Book Review: “The Big Con: How the Consulting Industry Weakens Our Businesses, Infantilizes Our Governments, and Warps Our Economies” by Mariana Mazzucato and Rosie Collinton

By Sam Easter

Consultants go to work like the rest of us, but what do they do all day? 

In the popular imagination, they push around spreadsheets and PowerPoint slides and whip lagging businesses – and laggard government agencies – into leaner, more efficient machines. Going by their ad copy, they’re the cure for sprawling bureaucracy, for redundancy, for the rot of public-sector complacency. 

The Big Con: The Big Con: How the Consulting Industry Weakens Our Businesses, Infantilizes Our Governments, and Warps Our Economies, Mariana Mazzucato and Rosie Collinton’s insightful book about the industry, argues the opposite: the consulting field is itself a self-interested bureaucracy, one that’s displaced in-house experts, helped impose late-stage capitalism across the globe, weakened government agencies, and ignited costly boondoggles wherever it goes.

A consultant’s advice, they argue across hundreds of pages of interviews and research, is sometimes a helpful way for a CEO to do what she wants while keeping a fall-guy on hand. It’s sometimes shaped by consultants’ desire to please a big client, keeping a big future paycheck in play. And invariably, consultants’ advice is tailored to their own profit, the authors argue; no amount of sunny marketing can hide that they exist to make money first and serve customers second.

“In no other area of business do we overlook the risks of such a ‘moral hazard’ between individual consultants and their clients so much as in the consulting industry,” they note. 

The book has a slew of disheartening examples of incompetence and self-interest: overspending and mismanagement in Britain and France as consultants responded to COVID; a Swedish hospital so beleaguered by the cost of consultants that it jeopardized medical jobs; short-sighted decisions to chase pharmaceutical profits that put shareholder value ahead of patients. 

It will be no surprise that the book traces the rise of the consulting field alongside the popularity of neoliberalism – the belief that market-driven, highly privatized economies are best. Margaret Thatcher and Ronald Reagan are oft-mentioned bogeymen. 

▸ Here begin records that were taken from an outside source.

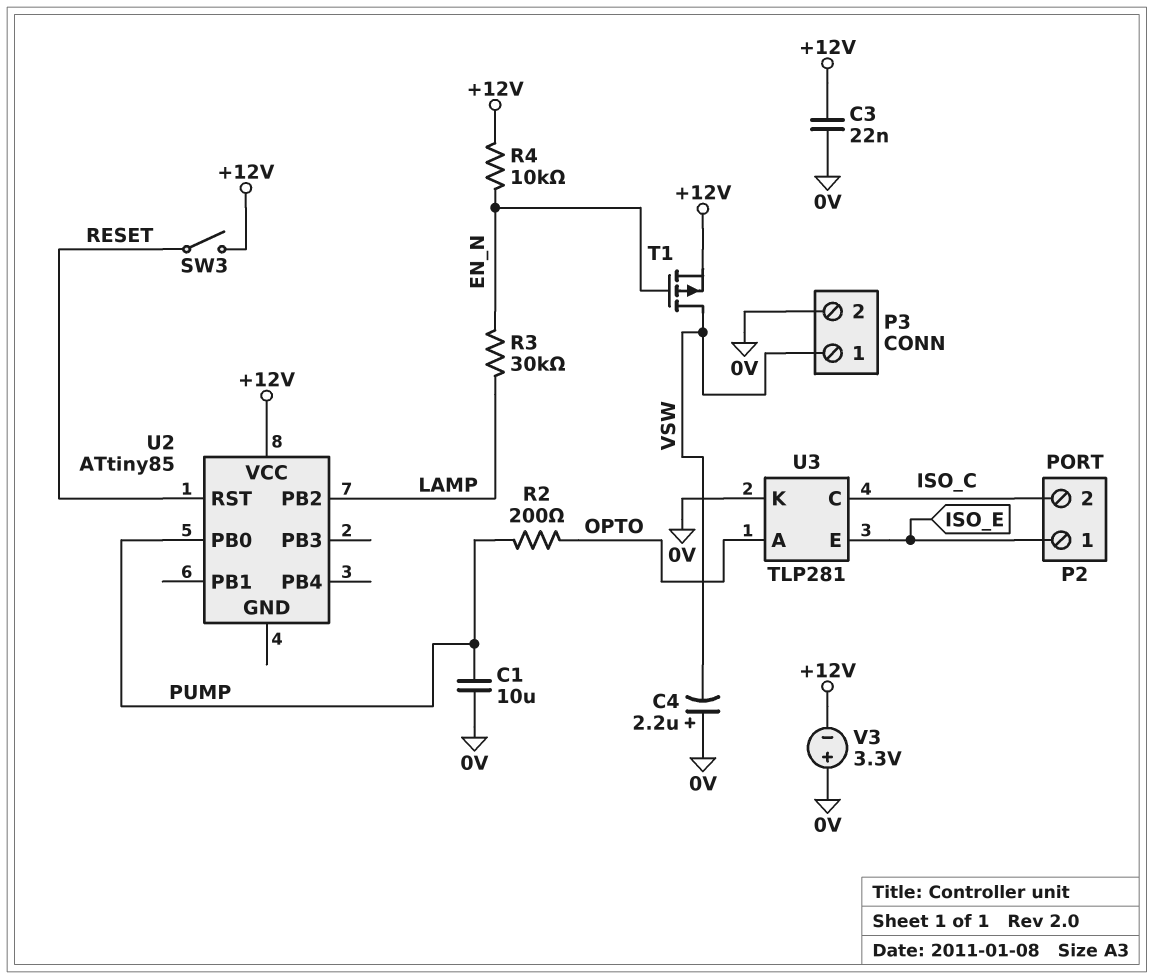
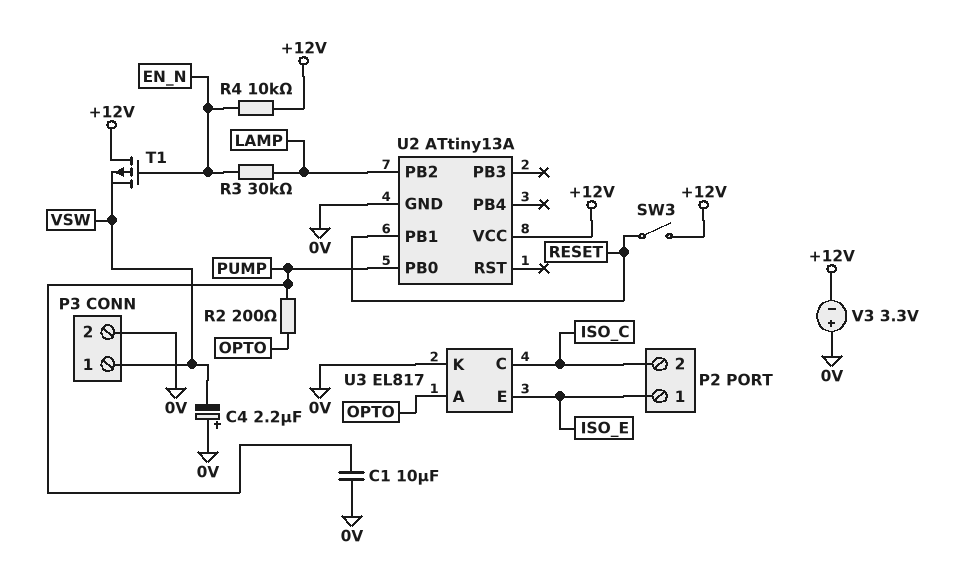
C3: 22nF (+12V, 0V) -> none
T1: PMOS (G EN_N, D VSW, S +12V) -> PMOS (G EN_N, D +12V, S VSW)
U2: ATtiny85 -> ATtiny13A
U2 pin GND: none -> 0V
U2 pin PB1: none -> RESET
U2 pin RST: RESET -> none
U3: TLP281 -> EL817

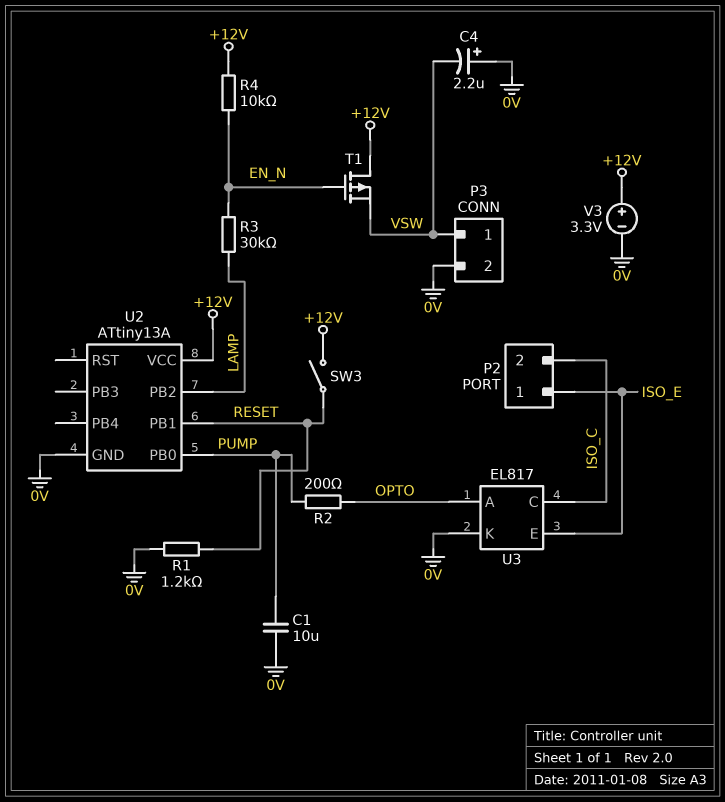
R1: none -> 1.2k (0V, RESET)
V3: 3.3V (plus 0V, minus +12V) -> 3.3V (plus +12V, minus 0V)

In fact, this is one of the book’s most fascinating implications: that big government – the kind lambasted as unwieldy and bureaucratic since the ‘80s and earlier – is on the losing end of a kind of branding war, one that the public sector has decisively lost. That result has deflated in-house government expertise and left it beholden to consultancies for managerial direction. Even when consultants’ advice is good – and that’s far from universal, Big Con argues – those profit-driven consultancies are able to charge indefinite, vampiric “rents” to agencies gutted by small-government ideologues.

There are plenty of galling real-world examples of these conflicts of interest across the book. One of the most notable is McKinsey and Co.’s contract to advise the Puerto Rican government on its debts – despite holding Puerto Rican bonds

Probably one of the book’s most interesting aspects is its invitation to ponder the world we’ve abandoned by ceding so much expertise to private business. Think of NASA – one of the last truly prestigious government agencies outside the security sector, which has kept a (now eroding) monopoly on its industry’s top expertise. Is there another government organization that kids dream so much about joining? Is there another whose employees’ parents have so often beamed and said “my kid works there”?

Why shouldn’t accountants dream about working at the Internal Revenue Service? Why shouldn’t finance bros look at Securities and Exchange Commission jobs like coveted seats near the launch-pad? If those sound like silly questions, whose fault is that? 

This is not a light book, and it’s especially short on colorful characters. Mazzucato and Collington have written something terribly insightful about how the world really works, and it’s a shame it’s not more readable. The trade-off appears to be in highly anonymized sourcing, which allowed them far-ranging insight but has unfortunately precluded the kind of juicy, character-driven scenes that could get somebody in trouble. 

It’s nonetheless worth a reader’s time. The authors see their work as a call to action for significant reforms. It’s not an easy read, but it feels like an essential one.